For the last five government terms, firstly under the three presidents De la Madrid, Salinas and Zedillo, then under the National Action Party’s Fox and Calderón, Mexico’s powerful economic and political elites in have devoted themselves to pillaging the nation, showing not a trace of consideration or political shame. Without exception, any effort on the part of these governments or their corporate accomplices has been determined by the intention to favour the interest of a few instead of that of the majority. Mexico has slipped down this path, sinking further and further into disaster.
For me personally, and for the social forces we dialogue with, this desire for a radical change of economic and social model in Mexico is stronger than ever. Nothing and no one will make us renounce this right to true national progress. Political and judicial persecution have neither weakened us nor made us desist from taking this grand vision of historical progress forward, and they will never succeed in doing so in the future.

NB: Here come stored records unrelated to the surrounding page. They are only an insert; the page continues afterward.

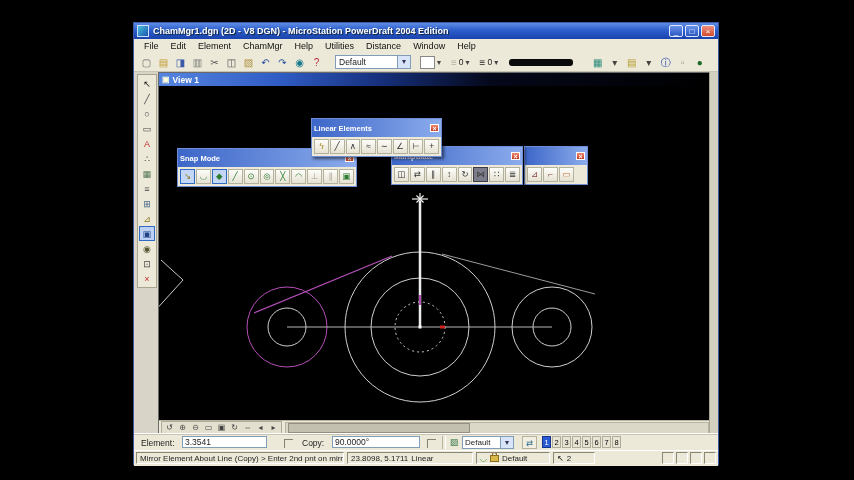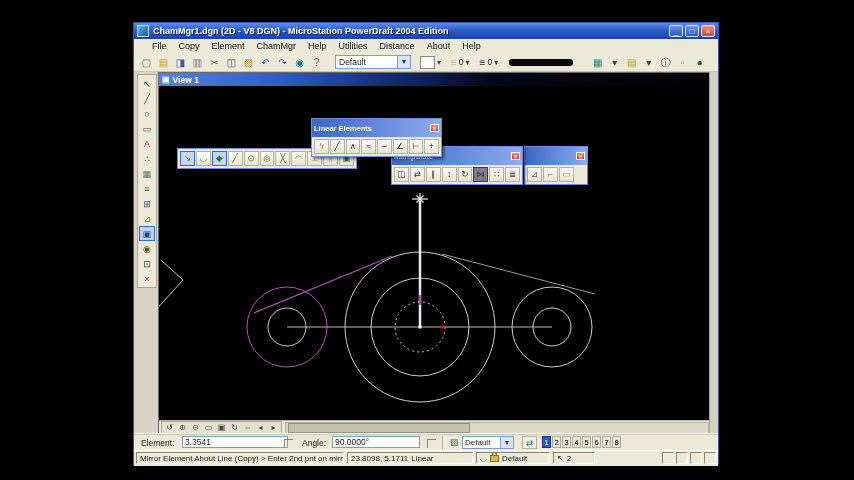--- a/index.html
+++ b/index.html
@@ -15,21 +15,21 @@
     border:1px solid #cfe0ff;margin-right:4px;flex:0 0 auto;}
   .titletext{color:#fff;font-weight:bold;font-size:9px;white-space:nowrap;overflow:hidden;
     text-shadow:1px 1px 1px #123;flex:1;}
   .winbtns{display:flex;gap:2px;}
   .wbtn{width:14px;height:12px;font-size:8px;line-height:11px;text-align:center;color:#fff;
     border:1px solid #dfe8ff;border-radius:2px;box-sizing:border-box;cursor:default;}
   .wbtn.min,.wbtn.max{background:linear-gradient(180deg,#6a94ea,#2a56c0);}
   .wbtn.close{background:linear-gradient(180deg,#ef9080,#cf4a2a);}
   
   .menubar{position:absolute;left:0;top:16px;right:0;height:14px;background:#ece9d8;
-    border-bottom:1px solid #d8d4c4;display:flex;align-items:center;padding-left:12px;}
+    border-bottom:1px solid #d8d4c4;display:flex;align-items:center;padding-left:4px;}
   .mitem{padding:0 6px;font-size:9px;color:#111;}
   
   .toolbar{position:absolute;left:0;top:30px;right:0;height:19px;background:#ece9d8;
     border-bottom:1px solid #c8c4b4;display:flex;align-items:center;padding-left:4px;box-sizing:border-box;}
   .tbtn{width:17px;height:16px;border:none;background:transparent;padding:0;margin:0;
     font-size:10px;line-height:15px;text-align:center;}
   .combo{display:inline-flex;align-items:center;width:76px;height:14px;background:#fff;
     border:1px solid #7f9db9;margin-left:10px;box-sizing:border-box;}
   .combo-text{flex:1;padding-left:3px;font-size:8.5px;}
   .combo-arrow{width:12px;height:12px;background:#d8e4f8;border-left:1px solid #7f9db9;
@@ -125,27 +125,27 @@
       <span class="winbtns">
         <span class="wbtn min">_</span>
         <span class="wbtn max">□</span>
         <span class="wbtn close">×</span>
       </span>
     </div>
 
     <div class="menubar">
 
     <span class="mitem">File</span>
-        <span class="mitem">Copy</span>
+        <span class="mitem">Edit</span>
         <span class="mitem">Element</span>
         <span class="mitem">ChamMgr</span>
         <span class="mitem">Help</span>
         <span class="mitem">Utilities</span>
         <span class="mitem">Distance</span>
-        <span class="mitem">About</span>
+        <span class="mitem">Window</span>
         <span class="mitem">Help</span>
       </div>
 
     <div class="toolbar">
       <span class="tbgroup">
 
       <button class="tbtn" style="color: rgb(106, 106, 106);">▢</button>
           <button class="tbtn" style="color: rgb(192, 154, 48);">▤</button>
           <button class="tbtn" style="color: rgb(58, 90, 168);">◨</button>
           <button class="tbtn" style="color: rgb(122, 122, 122);">▥</button>
@@ -257,20 +257,24 @@
         </div>
         <div class="ft-row">
 
         <button class="fbtn" style="color: rgb(136, 68, 68);">⊿</button>
             <button class="fbtn" style="color: rgb(136, 68, 68);">⌐</button>
             <button class="fbtn" style="color: rgb(192, 112, 48);">▭</button>
           </div>
       </div>
 
       <div class="float" id="ft-snap">
+        <div class="ft-title">
+          <span>Snap Mode</span>
+          <span class="ft-close">×</span>
+        </div>
         <div class="ft-row">
 
         <button class="fbtn pressed" style="color: rgb(138, 122, 16);">↘</button>
             <button class="fbtn" style="color: rgb(46, 125, 50);">◡</button>
             <button class="fbtn pressed" style="color: rgb(46, 125, 50);">◆</button>
             <button class="fbtn" style="color: rgb(46, 125, 50);">╱</button>
             <button class="fbtn" style="color: rgb(46, 125, 50);">⊙</button>
             <button class="fbtn" style="color: rgb(46, 125, 50);">◎</button>
             <button class="fbtn" style="color: rgb(46, 125, 50);">╳</button>
             <button class="fbtn" style="color: rgb(46, 125, 50);">◠</button>
@@ -313,23 +317,23 @@
             <button class="fbtn" style="color: rgb(51, 51, 51);">∠</button>
             <button class="fbtn" style="color: rgb(51, 51, 51);">⊢</button>
             <button class="fbtn" style="color: rgb(51, 51, 51);">+</button>
           </div>
       </div>
 
     </div>
 
     <div class="settingsbar">
       <span class="sb lbl" style="left:7px">Element:</span>
-      <span class="sb field" style="left:48px;width:106px">3.3541</span>
+      <span class="sb field" style="left:48px;width:85px">3.3541</span>
       <span class="sb chk" style="left:150px"></span>
-      <span class="sb lbl" style="left:168px">Angle:</span>
+      <span class="sb lbl" style="left:168px">Copy:</span>
       <span class="sb field" style="left:198px;width:88px">90.0000°</span>
       <span class="sb chk" style="left:293px"></span>
       <span class="sb sep" style="left:308px;top:2px"></span>
       <span class="sb lvlicon" style="left:316px">▨</span>
       <span class="sb combo2" style="left:328px">
         <span>Default</span>
         <span class="combo-arrow">▾</span>
       </span>
       <span class="sb icnbtn" style="left:388px">⇄</span>
       <span class="sb viewbtns" style="left:408px">

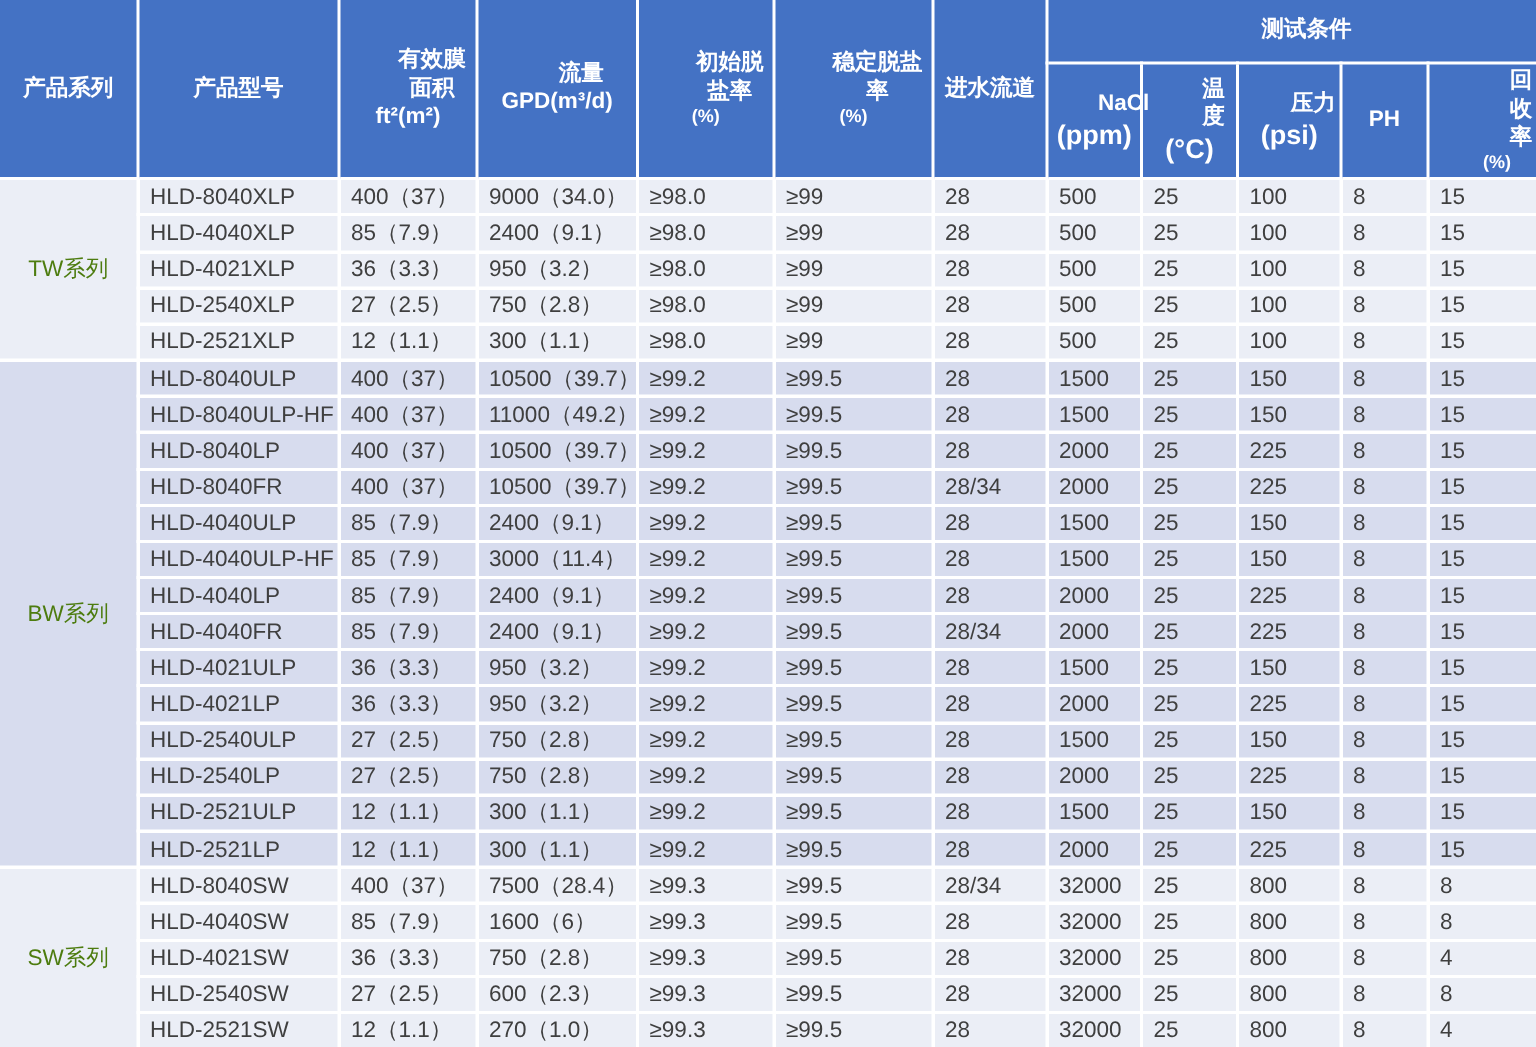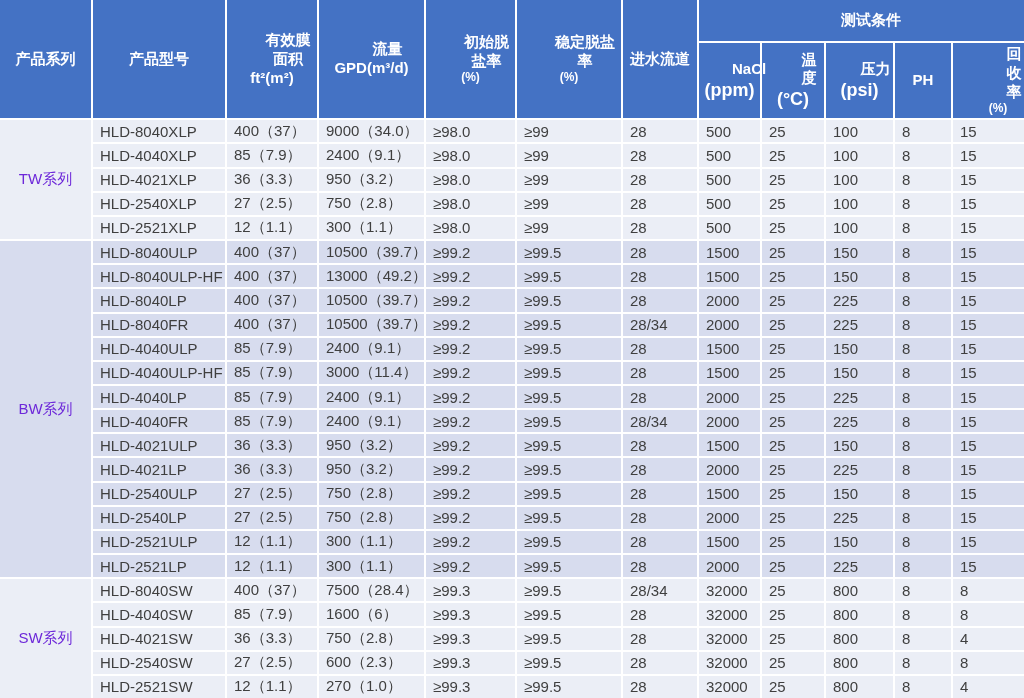--- a/index.html
+++ b/index.html
@@ -44,21 +44,21 @@
     border-bottom: 2px solid #ffffff;
     white-space: nowrap;
     overflow: hidden;
   }
   tbody tr.light td { background: #EBEEF6; }
   tbody tr.dark  td { background: #D7DCEE; }
   tbody td.series-cell {
     text-align: center;
     padding: 0 2px;
     font-size: 15px;
-    color: #6d28d9;
+    color: #4d7c0f;
   }
   tbody tr.light td.series-cell { background: #EBEEF6; }
   tbody tr.dark  td.series-cell { background: #D7DCEE; }
 </style>
 </head>
 <body>
 
 <table class="spec-table">
   <colgroup>
     <col style="width:92px">
@@ -194,21 +194,21 @@
         <td>28</td>
         <td>1500</td>
         <td>25</td>
         <td>150</td>
         <td>8</td>
         <td style="border-right: none;">15</td>
       </tr>
       <tr class="dark">
         <td>HLD-8040ULP-HF</td>
         <td>400（37）</td>
-        <td>13000（49.2）</td>
+        <td>11000（49.2）</td>
         <td>≥99.2</td>
         <td>≥99.5</td>
         <td>28</td>
         <td>1500</td>
         <td>25</td>
         <td>150</td>
         <td>8</td>
         <td style="border-right: none;">15</td>
       </tr>
       <tr class="dark">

Our political behaviour has been determined by this task which truly liberates the strengths and the creative spirit of a population as intelligent and generous as Mexico’s. In seeking to free ourselves from the neoliberal strategy we have approached all political decisions that we come up against with full awareness of their risks and dangers, because this is the most important battle that can be fought in Mexico today.
Neither the demoralisation of some others nor the fear of change will ever be able to annul this effort. On the contrary, we have redoubled our demand for a path of fundamental progressive changes, and we will continue to do so, no matter what mediocre politicians or short-sighted businessmen might think of our social or political action, or what they might think in the future. What the nation urgently needs is to bring together all our will and strength to achieve a radical transformation in the unfair and antisocial model that currently governs the Mexican economy.
If other Latin American countries have achieved this, there is no reason why we should not  do the same, particularly since we were the ones who historically opened up this path in the region. Those nations, along with others elsewhere in the world, are freeing themselves from ideological and social yokes and beginning to walk in the proper historical direction for their people and their situations, regardless of the threats and dangers that they will come up against or are already experiencing.
Mexican politics should serve the major objective of freeing us from the wealth-concentrating economic and social strategy that oppresses us, prevents us from moving forward and stops us creating solid bases for real development, more jobs and rationality and justice in production and labour relations. It also prevents us from creating the conditions that would enable the economic, political and social dignity that all Mexicans deserve. In present terms no other task is more important than this if we want a future of progress, wellbeing and freedom.